The Skidelskys argue that modern Western societies have lost the concept of the good life, which has shaped the values of every previous culture. Central to the idea of the good life is the ability to distinguish between needs and wants. While the satisfaction of needs is an attainable and worthwhile goal, religious and ethical traditions recognize that human wants are insatiable, and those who pursue them become ever more enslaved by dissatisfaction and greed. The authors argue that, in embracing an ideology that is predicated upon economic growth and wealth production fueled by the unleashing of “wants,” modern societies are unsustainable in both ethical and environmental terms. They offer a persuasive and lucid account of the “good life” as one in which sufficiency, satisfaction, and leisure become worthy aims to pursue in common with others whose values we share (they think religion might be indispensable for this), while greed, envy, and avarice are once more recognized as the vices they are.

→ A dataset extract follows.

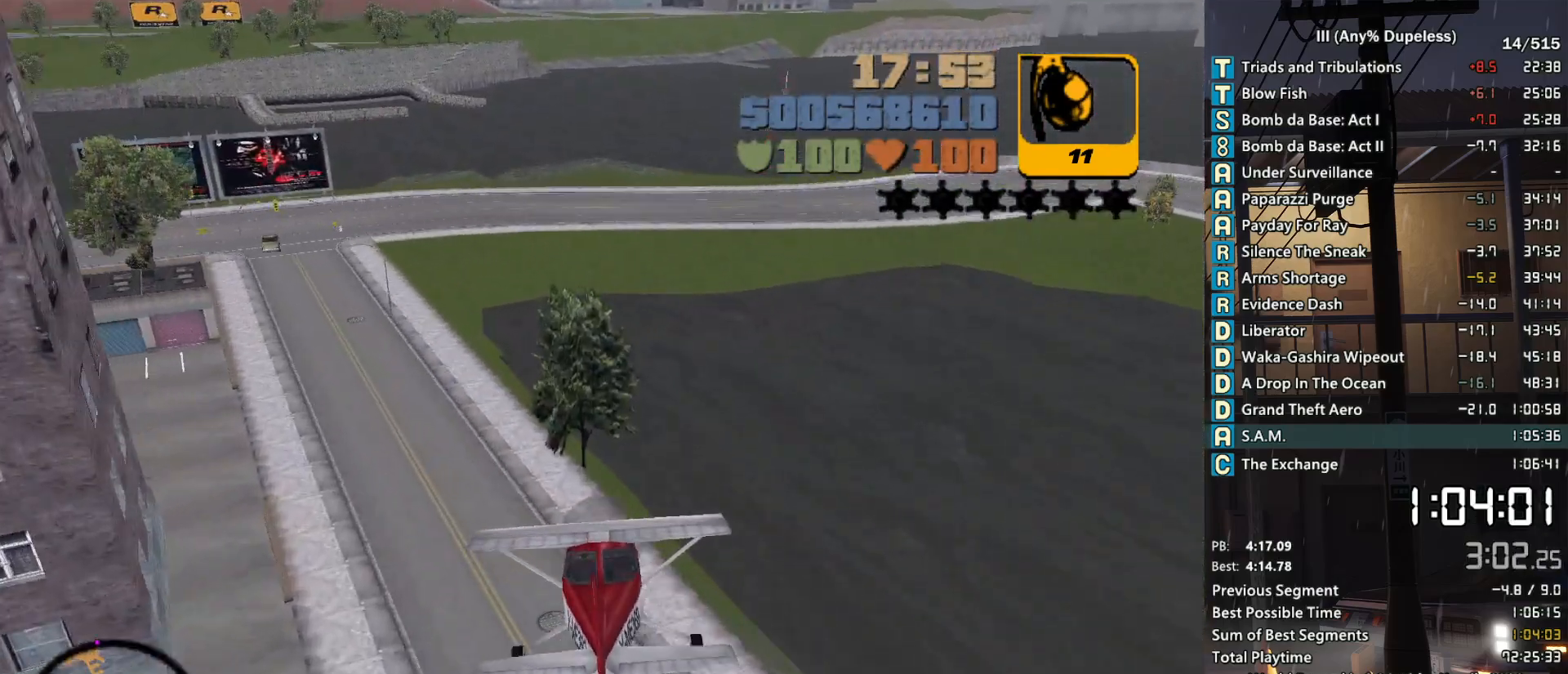
{"keys": [], "mouse": [], "events": [[133, "down", "down"], [233, "down", "up"], [366, "down", "down"], [416, "down", "up"]]}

This panoramic vision inevitably glosses the ways in which individual lives are affected by changing economic values. The Spinning Heart (Steerforth, $15, 160 pp.), a novel by Irish writer Donal Ryan, movingly explores the consequences of the global economic crisis in a small Irish community. Revolving around the lives of those affected by the business collapse of a local builder who had embraced the property boom, it is a finely nuanced exploration of the human cost of global economics. If the Skidelskys risk a rather complacent view of sufficiency and leisure, informed more by the values of a comfortable elite than by the daily lives of those on the margins, Ryan shows us how fragile those lives are in the face of the economic juggernaut that has swept over us. He weaves a tapestry of stories about lives in crisis, revealing the loves and losses, memories and fears of characters whose anxieties come sharply into focus around a kidnapping and a murder. The novel offers a profound insight into the destructive consequences of the economic values criticized by the Skidelskys.

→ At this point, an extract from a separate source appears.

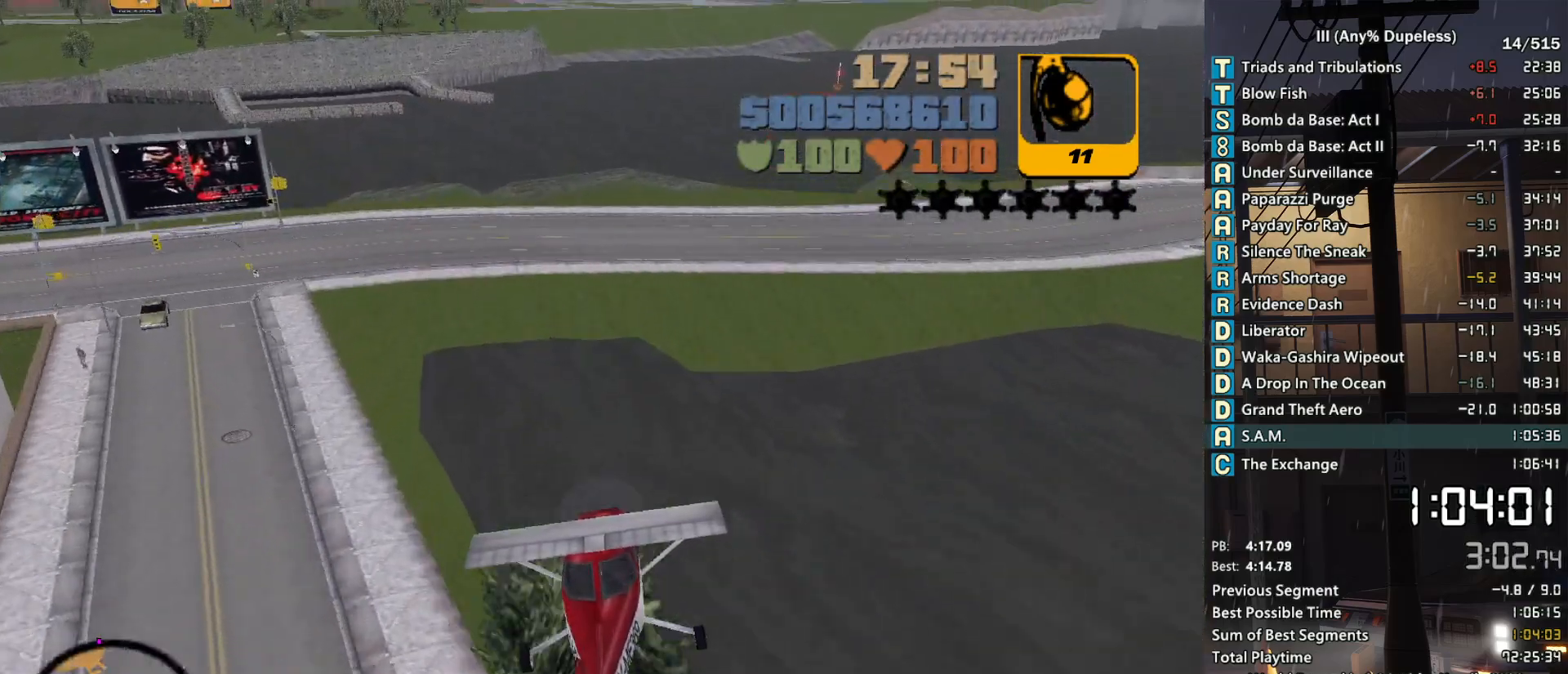
{"keys": ["down"], "mouse": [], "events": [[200, "down", "down"], [250, "d", "down"], [250, "down", "up"], [283, "d", "up"], [433, "down", "down"]]}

Two other books I read this year offer different perspectives from which to reflect upon the challenges facing us. John Feehan is an Irish environmental scientist with a keen interest in theology. His book The Singing Heart of the World: Creation, Evolution, and Faith (Orbis, $26, 240 pp.) is an inspiring exploration of modern science and the ways it requires a “metamorphosis” in our understanding of creation. Feehan argues that, far from supporting scientific atheism, science makes it “deeply reasonable” to believe in a purposeful universe evolving over vast aeons of time, and to have faith in a supernatural God as the only truly rational response to the wonder of creation. Rural Ireland forms the background to Feehan’s book, so that it felt serendipitous to be reading The Spinning Heart at the same time.

The death of Seamus Heaney led me back to savor his poetry as a rich accompaniment to the visions of Ireland in the books by Ryan and Feehan, but another poet also captured my imagination when I discovered Mary Oliver. Her collection Thirst (Beacon Press, $15, 80 pp.) was written after the death of her beloved partner, and in the exploratory awakening of faith in God. The best poems are a passionate and vivid celebration of life, with symbolic roots deep in the miracle of nature. The opening poem, “Messenger,” declares the poet’s vocation: “My work is loving the world.” How does one love the world? By gratitude and rejoicing, by giving

                                                      shouts of joy

 to the moth and the wren, to the sleepy
  dug-up clam,

telling them all, over and over, how it is

 that we live forever.

I did not read these books snuggled in a dark corner. I read them on holiday in the wilds of Scotland. If we want to continue to enjoy such experiences, we would do well to heed the subtle warning but also the call to grace that, in various ways, resonates between and among these four books.

Tina Beattie is professor emerita of Catholic Studies at the University of Roehampton in London.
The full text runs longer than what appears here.